_Exercise requirements_
The listing below should be reproduced precisely, except for its images.
**** Data shown ****
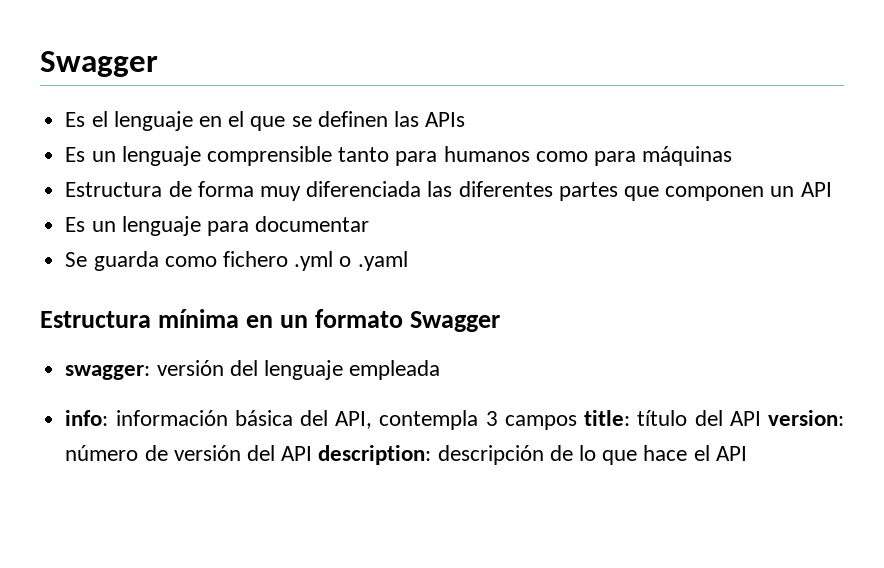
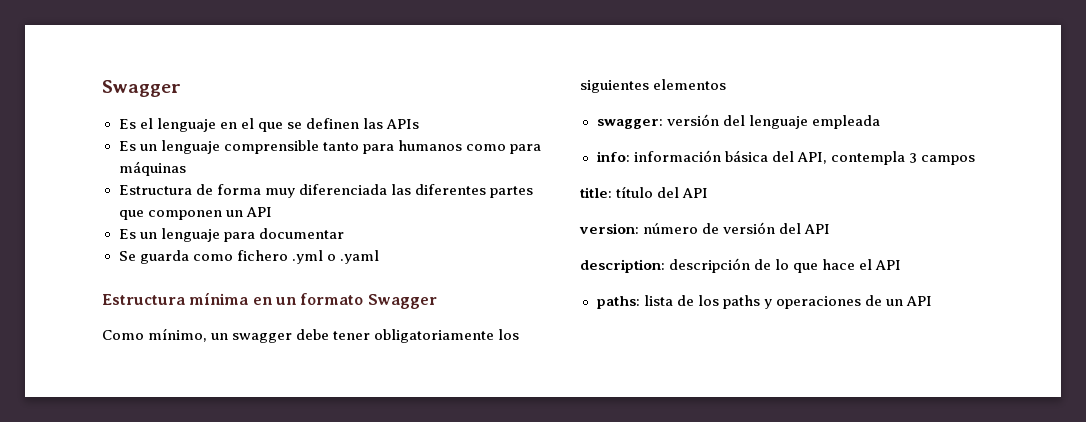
(501, 321) none -> [102,328,520,343] [580,79,727,93] // Como mínimo, un swagger debe tener obligatoriamente los siguientes elementos
(577, 422) none -> (975, 160) //
(761, 418) none -> (709, 193) //
(313, 453) none -> (831, 229) //
(747, 453) none -> [596,295,932,309] // paths: lista de los paths y operaciones de un API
****
_Answer to the problem_
(501, 321) none -> [102,328,520,343] [580,79,727,93] // Como mínimo, un swagger debe tener obligatoriamente los siguientes elementos
(577, 422) none -> (975, 160) //
(761, 418) none -> (709, 193) //
(313, 453) none -> (831, 229) //
(747, 453) none -> [596,295,932,309] // paths: lista de los paths y operaciones de un API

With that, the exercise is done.